PROVIDED DATA Block Start
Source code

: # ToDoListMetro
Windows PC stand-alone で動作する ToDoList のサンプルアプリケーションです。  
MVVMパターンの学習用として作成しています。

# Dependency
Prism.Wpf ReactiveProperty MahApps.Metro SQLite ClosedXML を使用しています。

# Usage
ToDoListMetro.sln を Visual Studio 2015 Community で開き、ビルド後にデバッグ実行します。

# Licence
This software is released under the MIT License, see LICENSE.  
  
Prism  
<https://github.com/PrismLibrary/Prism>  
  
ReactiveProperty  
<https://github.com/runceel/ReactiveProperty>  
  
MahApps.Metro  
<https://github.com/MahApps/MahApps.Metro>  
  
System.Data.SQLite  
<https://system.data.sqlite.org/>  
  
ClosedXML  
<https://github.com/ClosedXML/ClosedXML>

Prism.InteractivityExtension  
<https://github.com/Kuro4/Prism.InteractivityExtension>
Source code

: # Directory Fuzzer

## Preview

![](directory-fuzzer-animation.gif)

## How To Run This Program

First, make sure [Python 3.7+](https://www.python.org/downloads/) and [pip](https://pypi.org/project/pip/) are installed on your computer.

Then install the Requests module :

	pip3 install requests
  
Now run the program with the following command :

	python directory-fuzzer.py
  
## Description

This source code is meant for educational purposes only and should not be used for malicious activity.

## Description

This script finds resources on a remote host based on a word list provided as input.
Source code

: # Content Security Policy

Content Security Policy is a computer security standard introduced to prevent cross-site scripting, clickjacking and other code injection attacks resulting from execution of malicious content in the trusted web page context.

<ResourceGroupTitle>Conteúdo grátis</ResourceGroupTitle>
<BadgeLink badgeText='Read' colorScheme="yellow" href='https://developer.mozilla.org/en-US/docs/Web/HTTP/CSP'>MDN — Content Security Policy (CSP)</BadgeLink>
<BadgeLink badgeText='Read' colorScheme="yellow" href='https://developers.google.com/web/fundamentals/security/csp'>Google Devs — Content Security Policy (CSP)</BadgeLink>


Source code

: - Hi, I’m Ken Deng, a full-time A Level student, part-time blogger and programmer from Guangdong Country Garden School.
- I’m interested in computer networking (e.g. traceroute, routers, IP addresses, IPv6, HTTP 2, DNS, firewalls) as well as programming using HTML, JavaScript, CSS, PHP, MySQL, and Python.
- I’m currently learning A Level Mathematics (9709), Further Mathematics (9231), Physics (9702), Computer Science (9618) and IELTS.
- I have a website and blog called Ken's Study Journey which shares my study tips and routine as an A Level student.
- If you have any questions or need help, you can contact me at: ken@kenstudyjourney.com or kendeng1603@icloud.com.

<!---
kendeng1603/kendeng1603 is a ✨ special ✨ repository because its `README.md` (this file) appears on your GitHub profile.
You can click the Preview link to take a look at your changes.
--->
PROVIDED DATA Block End
● **TASK OBJECTIVE**
Reproduce the rows verbatim, from the first line at the top through the line containing "pip3 install requests", with both ends included.

● **YOUR SOLUTION**
Source code

: # ToDoListMetro
Windows PC stand-alone で動作する ToDoList のサンプルアプリケーションです。  
MVVMパターンの学習用として作成しています。

# Dependency
Prism.Wpf ReactiveProperty MahApps.Metro SQLite ClosedXML を使用しています。

# Usage
ToDoListMetro.sln を Visual Studio 2015 Community で開き、ビルド後にデバッグ実行します。

# Licence
This software is released under the MIT License, see LICENSE.  
  
Prism  
<https://github.com/PrismLibrary/Prism>  
  
ReactiveProperty  
<https://github.com/runceel/ReactiveProperty>  
  
MahApps.Metro  
<https://github.com/MahApps/MahApps.Metro>  
  
System.Data.SQLite  
<https://system.data.sqlite.org/>  
  
ClosedXML  
<https://github.com/ClosedXML/ClosedXML>

Prism.InteractivityExtension  
<https://github.com/Kuro4/Prism.InteractivityExtension>
Source code

: # Directory Fuzzer

## Preview

![](directory-fuzzer-animation.gif)

## How To Run This Program

First, make sure [Python 3.7+](https://www.python.org/downloads/) and [pip](https://pypi.org/project/pip/) are installed on your computer.

Then install the Requests module :

	pip3 install requests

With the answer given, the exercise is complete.